Ruins of Temple of the Olympian Jove. Athens
Time, barbarians, perhaps fire, destroyed the temple, and the Alpheus, in overflowing its banks, covered the plain of Altis which Pausanias had seen in such beauty with eight or ten metres (about 26 or 32 ft.) of alluvium. Before the Expédition de Morée, which brought away some fragments for the Louvre, even the spot in which so much magnificence stood was unknown. The successful excavations of the German commission have brought to light a victory of Pæonius, a Hermes of Praxiteles and other masterpieces.
The Ionic style is also native to the coast of Asia, where the Doric had preceded it. It was exhibited there in all its grace in the sixth century, when the temple of Ephesus was erected. The Cretan Chersiphron and his son Metagenes began its construction, which was carried on, like that of our Gothic cathedrals, with a tardiness that extended it over two or three centuries. Its columns, several of which were given by Crœsus, had a height of eight diameters, with bases which lacked the Doric columns and voluted capitals which the ancients compared to the drooping curls of a woman’s hair. Of the Ionic temple at Samos, burned by the Persians, a single column remains upright, and according to the diameter of the base it was sixteen metres (about 52½ ft.) high. This temple was therefore a colossal structure. At Athens the Erechtheum and the temple of the Wingless Victory are in the same style, but of very small dimensions. The first contained the oldest image of Athene: a statue of olive wood which was said to have fallen from heaven. In the second was a warlike Minerva; in order to attach her permanently to the fortunes of Athens, the sculptor had not given her the wings which are the attributes of the fickle goddess of lucky battles.
In the time of Pericles the Corinthian style has not yet appeared but is about to do so. It is related that Callimachus, having seen on a child’s tomb at Corinth, a basket filled with its playthings and enveloped in the graceful curves of the leaves of an acanthus, took from it the idea of the Corinthian capital. The date of his birth is unknown, but since Ictinus after the plague of Athens, and Scopas in 396 constructed, the one at Phigalia, the other at Tegea, two temples in which traces have been found of the new style of architecture, its invention must have followed very soon after the construction of the Propylæa.

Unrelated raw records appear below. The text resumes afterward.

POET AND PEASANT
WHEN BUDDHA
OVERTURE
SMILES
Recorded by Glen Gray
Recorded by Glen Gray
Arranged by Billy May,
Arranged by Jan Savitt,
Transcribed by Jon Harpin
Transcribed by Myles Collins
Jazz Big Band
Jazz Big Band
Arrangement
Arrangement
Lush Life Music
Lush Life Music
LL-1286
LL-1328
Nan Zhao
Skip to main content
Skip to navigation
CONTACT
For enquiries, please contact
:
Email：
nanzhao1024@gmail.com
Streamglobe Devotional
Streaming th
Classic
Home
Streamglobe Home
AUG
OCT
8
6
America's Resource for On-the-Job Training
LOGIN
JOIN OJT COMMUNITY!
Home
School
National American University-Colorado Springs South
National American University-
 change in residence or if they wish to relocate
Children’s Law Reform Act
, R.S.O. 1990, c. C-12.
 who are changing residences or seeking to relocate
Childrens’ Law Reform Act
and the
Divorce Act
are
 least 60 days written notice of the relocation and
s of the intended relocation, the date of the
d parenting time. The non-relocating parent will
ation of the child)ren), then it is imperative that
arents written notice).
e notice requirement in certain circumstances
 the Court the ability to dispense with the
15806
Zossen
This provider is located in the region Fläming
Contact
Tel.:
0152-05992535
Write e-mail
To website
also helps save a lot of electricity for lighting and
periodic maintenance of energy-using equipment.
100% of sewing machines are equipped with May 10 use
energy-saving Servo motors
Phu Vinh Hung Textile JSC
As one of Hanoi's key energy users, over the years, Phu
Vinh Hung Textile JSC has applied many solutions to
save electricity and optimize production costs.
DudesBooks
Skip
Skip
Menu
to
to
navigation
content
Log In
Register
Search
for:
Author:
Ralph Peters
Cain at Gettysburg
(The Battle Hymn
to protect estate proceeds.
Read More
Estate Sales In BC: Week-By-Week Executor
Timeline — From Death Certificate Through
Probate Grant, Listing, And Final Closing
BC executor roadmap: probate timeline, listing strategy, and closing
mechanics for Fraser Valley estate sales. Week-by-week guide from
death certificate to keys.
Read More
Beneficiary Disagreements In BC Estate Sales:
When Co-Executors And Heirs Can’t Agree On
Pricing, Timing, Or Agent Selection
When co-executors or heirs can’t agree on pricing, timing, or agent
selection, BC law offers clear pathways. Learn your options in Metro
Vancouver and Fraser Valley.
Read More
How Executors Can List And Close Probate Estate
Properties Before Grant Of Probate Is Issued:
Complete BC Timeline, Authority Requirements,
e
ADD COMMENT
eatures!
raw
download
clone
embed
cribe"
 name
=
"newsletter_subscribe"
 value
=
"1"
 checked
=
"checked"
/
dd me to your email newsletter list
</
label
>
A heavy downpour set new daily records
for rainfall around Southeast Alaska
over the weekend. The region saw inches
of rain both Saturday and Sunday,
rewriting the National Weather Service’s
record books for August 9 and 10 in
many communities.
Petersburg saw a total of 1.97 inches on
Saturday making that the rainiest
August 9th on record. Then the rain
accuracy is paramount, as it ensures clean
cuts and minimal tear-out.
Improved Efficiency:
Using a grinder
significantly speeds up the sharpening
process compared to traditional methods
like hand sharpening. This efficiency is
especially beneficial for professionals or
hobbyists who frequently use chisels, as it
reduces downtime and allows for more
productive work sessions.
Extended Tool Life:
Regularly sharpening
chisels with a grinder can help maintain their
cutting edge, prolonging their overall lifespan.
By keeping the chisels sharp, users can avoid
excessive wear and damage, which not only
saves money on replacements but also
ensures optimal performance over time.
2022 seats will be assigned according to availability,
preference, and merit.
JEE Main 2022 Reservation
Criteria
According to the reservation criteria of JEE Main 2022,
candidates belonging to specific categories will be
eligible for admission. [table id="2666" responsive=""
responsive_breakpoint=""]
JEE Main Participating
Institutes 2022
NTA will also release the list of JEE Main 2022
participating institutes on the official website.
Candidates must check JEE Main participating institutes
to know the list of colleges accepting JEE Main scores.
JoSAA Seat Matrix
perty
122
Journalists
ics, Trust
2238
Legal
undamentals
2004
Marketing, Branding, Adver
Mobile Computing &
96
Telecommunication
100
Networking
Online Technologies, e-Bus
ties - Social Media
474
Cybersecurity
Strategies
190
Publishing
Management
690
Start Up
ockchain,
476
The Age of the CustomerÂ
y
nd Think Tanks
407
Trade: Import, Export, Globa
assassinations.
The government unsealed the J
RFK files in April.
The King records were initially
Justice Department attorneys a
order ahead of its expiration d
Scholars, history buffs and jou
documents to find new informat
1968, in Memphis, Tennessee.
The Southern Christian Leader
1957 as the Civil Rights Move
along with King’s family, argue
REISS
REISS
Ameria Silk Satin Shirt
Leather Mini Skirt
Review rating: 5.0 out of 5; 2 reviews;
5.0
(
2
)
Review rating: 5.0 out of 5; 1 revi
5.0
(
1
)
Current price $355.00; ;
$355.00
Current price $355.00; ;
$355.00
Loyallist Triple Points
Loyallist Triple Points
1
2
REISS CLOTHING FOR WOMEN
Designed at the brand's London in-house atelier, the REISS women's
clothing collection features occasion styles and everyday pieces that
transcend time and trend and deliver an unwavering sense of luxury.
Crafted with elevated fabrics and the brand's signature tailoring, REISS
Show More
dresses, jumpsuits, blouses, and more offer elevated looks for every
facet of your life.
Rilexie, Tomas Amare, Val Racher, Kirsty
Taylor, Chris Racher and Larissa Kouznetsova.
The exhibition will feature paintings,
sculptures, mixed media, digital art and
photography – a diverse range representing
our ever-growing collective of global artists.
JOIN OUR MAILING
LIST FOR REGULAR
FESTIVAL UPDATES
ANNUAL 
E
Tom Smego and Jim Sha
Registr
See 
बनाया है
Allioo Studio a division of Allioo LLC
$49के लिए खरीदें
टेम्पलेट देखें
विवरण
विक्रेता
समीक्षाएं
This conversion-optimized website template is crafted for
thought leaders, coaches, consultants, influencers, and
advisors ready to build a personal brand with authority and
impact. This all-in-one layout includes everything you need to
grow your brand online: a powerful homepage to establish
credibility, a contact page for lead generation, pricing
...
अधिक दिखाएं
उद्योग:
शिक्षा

There is a question concerning Greek architecture which has only been answered in our own day, that of polychromy. In spite of our very decided preference for bare stone, we have been forced to recognise that the Greeks had a different taste. Light and colour are the joy of the eyes; but their rôle is not the same in countries in which the sky often appears like a shroud suspended above the earth, and in those where that earth, animated by the sun, sings, with its thousand voices, the poem of nature. In the north a wan light casts gloom upon the monuments; thus we are not loath to build them with materials which at first give them a dazzling whiteness. In the south they are too vividly illuminated, and the dazzling brightness of the marble would burn the eyes if the sun did not clothe the stone in a golden tint which rests the gaze. Colour, unnecessary and somewhat incommoding to the sculptor, whose main concern is with the form and truth of outline, furnishes the architect on the contrary with a valuable means of animating the great flat surfaces which in their nakedness would be cold and lifeless. He does not, like the polychromic sculptor, seek to create a deceitful illusion; colour and ornamentation make no false pretence, and are a charm the more when, in the case of a building standing in the midst of a sacred wood, it establishes a needful harmony between the work of art and that of nature.